Sour grapes: A wider context to Saudi refinery attack aftermath

The complex nature of the oil market and geopolitical context was not fully understood by countries outside the Iran-Saudi Arabia or US-China relations realm.

ARAMCO IS heading for an IPO but the September incident has repercussions. (photo credit: REUTERS)
ARAMCO IS heading for an IPO but the September incident has repercussions.
(photo credit: REUTERS)
There are several different contexts to analyze the attack on Aramco’s refinery on September 14, ranging from energy market to military strategic.
The basic context is a geopolitical dispute between Middle Eastern powers having a proxy war in Yemen, oil shipping route disputes getting out of hand and the testing of boundaries of US and international response.
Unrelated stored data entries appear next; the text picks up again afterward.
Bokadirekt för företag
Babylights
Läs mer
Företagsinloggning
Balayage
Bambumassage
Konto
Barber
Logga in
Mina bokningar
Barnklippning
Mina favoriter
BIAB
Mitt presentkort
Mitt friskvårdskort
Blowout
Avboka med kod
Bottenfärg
It becomes much more complex when you consider that Saudi oil giant Aramco is on the cusp of the largest IPO ever, valued at up to $2 trillion. It becomes even more complex in light of the data that according to Reuters, China’s September refinery throughput rose by 9.4% year to year. China’s oil storage data and consumption is correlated to a variety of economic indexes that go far beyond China and Asia and deep into European and global economic indicators. Any disruption to prices and supply could impact this “well oiled” mechanism. To make matters even more complex, according to the IEA, OPEC faces “serious challenges” if it wants to defend oil prices in 2020 due to risks on the demand side.
It seems that this context was not lost on Aramco’s end. For a short period of time, there was a drop to production, but Aramco lived up to its promises and made restoration to facilities in record time, releasing its own oil reserves while raising production in other fields. If anything, this event showed how resilient and adaptive Aramco is as a company. However, there is no doubt that if similar attacks occur again, it will have a significant impact on Aramco and the region. The relevant parties clearly understood the intertwined nature of the situation and are believed to have worked out some understandings in the face of the US and China’s geopolitical interests as well as their own.
There is a risk, however that the complex nature of the oil market and geopolitical context was not fully understood by countries outside the Iran-Saudi Arabia or US-China relations realm. Middle Eastern countries that are not oil providers could overlook the financial aspect of the Aramco deal and the Chinese oil demand patterns and focus their efforts and understanding of reality on the military-geopolitical aspect alone. Asian countries reliant on oil to continue growing their GPD, could very well focus on the financial aspect, and how the attack had little long-term impact on the market and price and overlook the significance of the attack from a geopolitical standpoint when moving from a proxy war to a direct attack. This risk must be analyzed from all aspects, including by US energy market traders, mostly used to the sophistication of the US oil storage markets and supply-and-demand models that are nothing like the Chinese patterns, which are much more opportunistic in nature. 
Will such an attack happen again soon? It’s tempting to analyze that it might, as once a threshold has been crossed, it could be easier to repeat. However, if the market was different and geopolitical risks were not on the oil demand side as they are now, the outcome could have been very different, and it would be quite a risk for such an attack to happen again.
The author is a GARP-ERP (Energy Risk Professional).